O que acha de Rui Rio como candidato presidencial?
Não vou falar sobre presidenciais. Porque o que se passa neste momento tem apenas a ver com a táctica – legítima – dos potenciais candidatos. De modo algum é o momento do PSD se pronunciar. Depois de manifestações de vontade dos próprios é que haverá essa decisão. Ou então não, não a vejo como necessária.
É indiferente o PSD ter uma decisão sobre as presidenciais antes das legislativas, apoiando um candidato?
Considero que não é obrigatório.
Não vê necessidade em tratar as legislativas e presidenciais como um pacote, pela sua proximidade no tempo e implicações mútuas?
Não vejo que haja essa necessidade. Até porque se as relacionarmos corremos o risco de baralhar a discussão na apresentação de propostas e às tantas estamos a confundir propostas e estamos eleger um candidato que é a Presidente para primeiro-ministro e vice-versa.

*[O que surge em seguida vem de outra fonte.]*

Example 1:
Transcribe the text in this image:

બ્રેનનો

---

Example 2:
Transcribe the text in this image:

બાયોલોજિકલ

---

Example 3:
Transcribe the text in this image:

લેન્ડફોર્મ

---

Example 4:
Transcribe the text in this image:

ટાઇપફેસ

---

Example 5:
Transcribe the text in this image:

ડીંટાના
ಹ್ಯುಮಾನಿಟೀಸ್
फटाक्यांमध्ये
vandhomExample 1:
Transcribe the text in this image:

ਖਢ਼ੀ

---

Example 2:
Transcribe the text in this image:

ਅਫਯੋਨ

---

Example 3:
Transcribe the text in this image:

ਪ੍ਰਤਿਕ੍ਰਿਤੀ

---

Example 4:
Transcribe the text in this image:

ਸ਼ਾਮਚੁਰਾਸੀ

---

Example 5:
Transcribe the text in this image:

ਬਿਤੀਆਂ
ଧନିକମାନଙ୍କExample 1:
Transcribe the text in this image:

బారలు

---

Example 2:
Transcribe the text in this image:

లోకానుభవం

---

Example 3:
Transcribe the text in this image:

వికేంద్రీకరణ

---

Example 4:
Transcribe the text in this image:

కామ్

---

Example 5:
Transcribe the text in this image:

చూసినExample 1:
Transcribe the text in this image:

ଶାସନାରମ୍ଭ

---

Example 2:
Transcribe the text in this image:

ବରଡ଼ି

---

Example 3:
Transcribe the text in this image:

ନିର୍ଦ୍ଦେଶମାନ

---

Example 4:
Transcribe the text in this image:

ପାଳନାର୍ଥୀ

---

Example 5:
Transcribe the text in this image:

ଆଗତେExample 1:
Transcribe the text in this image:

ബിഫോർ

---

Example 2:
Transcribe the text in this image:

Tudo o que seja perturbar ainda mais um ano que já é intenso será prejudicial para os portugueses.
Mas não ambiciona ter uma maioria, um Governo, um Presidente?
Sim. E isso faz sentido tanto para o PSD como para o PS.

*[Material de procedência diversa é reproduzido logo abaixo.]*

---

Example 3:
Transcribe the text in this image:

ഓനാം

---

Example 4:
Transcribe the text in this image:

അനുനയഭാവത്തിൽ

Como encara o facto de todos os candidatos fortes à esquerda (Guterres, Vitorino) surgirem à frente dos candidatos da direita?
As sondagens que vi foram sempre numa lógica de bloco, um contra outro, mas haverá mais do que dois candidatos nas eleições. Em segundo lugar, é curioso ver que o grau de indecisos é elevadíssimo, quando a vantagem nas sondagens é só de 2 ou 3 %. O que as sondagens verdadeiramente revelam é que tudo está tudo em aberto, sejam quais forem os candidatos.
Marcelo Rebelo de Sousa diz que será muito difícil um candidato de direita ganhar. O que acha?
Digo que é natural que cada proto-candidato esteja a seguir a estratégia que é melhor para ele. Todos o têm feito, à esquerda e à direita.
O PSD está prestes a avançar com um novo projecto de criminalização do enriquecimento ilícito, apesar das dúvidas sobre a sua viabilidade jurídica. É um risco?
Sinto-me dividido sobre o enriquecimento ilícito. Por um lado vejo vantagens em mecanismos para uma maior transparência e reforço dos laços de confiança na sociedade. Porém, há tantas restrições sobre os agentes políticos que qualquer dia ninguém quererá vir para a política. No saldo global, e do que percebi, sou favorável ao que me parece ser a proposta em que a minha colega Teresa Leal Coelho se tem empenhado.
Preocupa-o o potencial de estrago na imagem do Governo da crise nas urgências hospitalares?
Não é uma matéria que acho que tenha impacto político e muito menos eleitoral. Para já, como autarca, fico muito satisfeito por Cascais não estar confrontada com esse problema. Em geral, acho que se empola um bocadinho. Faz-me lembrar o caso dos nascimentos nas ambulâncias, que parece que só aconteceram com um ministro. Agora, houve um conjunto de ocorrências lamentáveis nas urgências, numa altura de férias e de pico anormal de frio, mas também ninguém disse o que era normal noutros anos.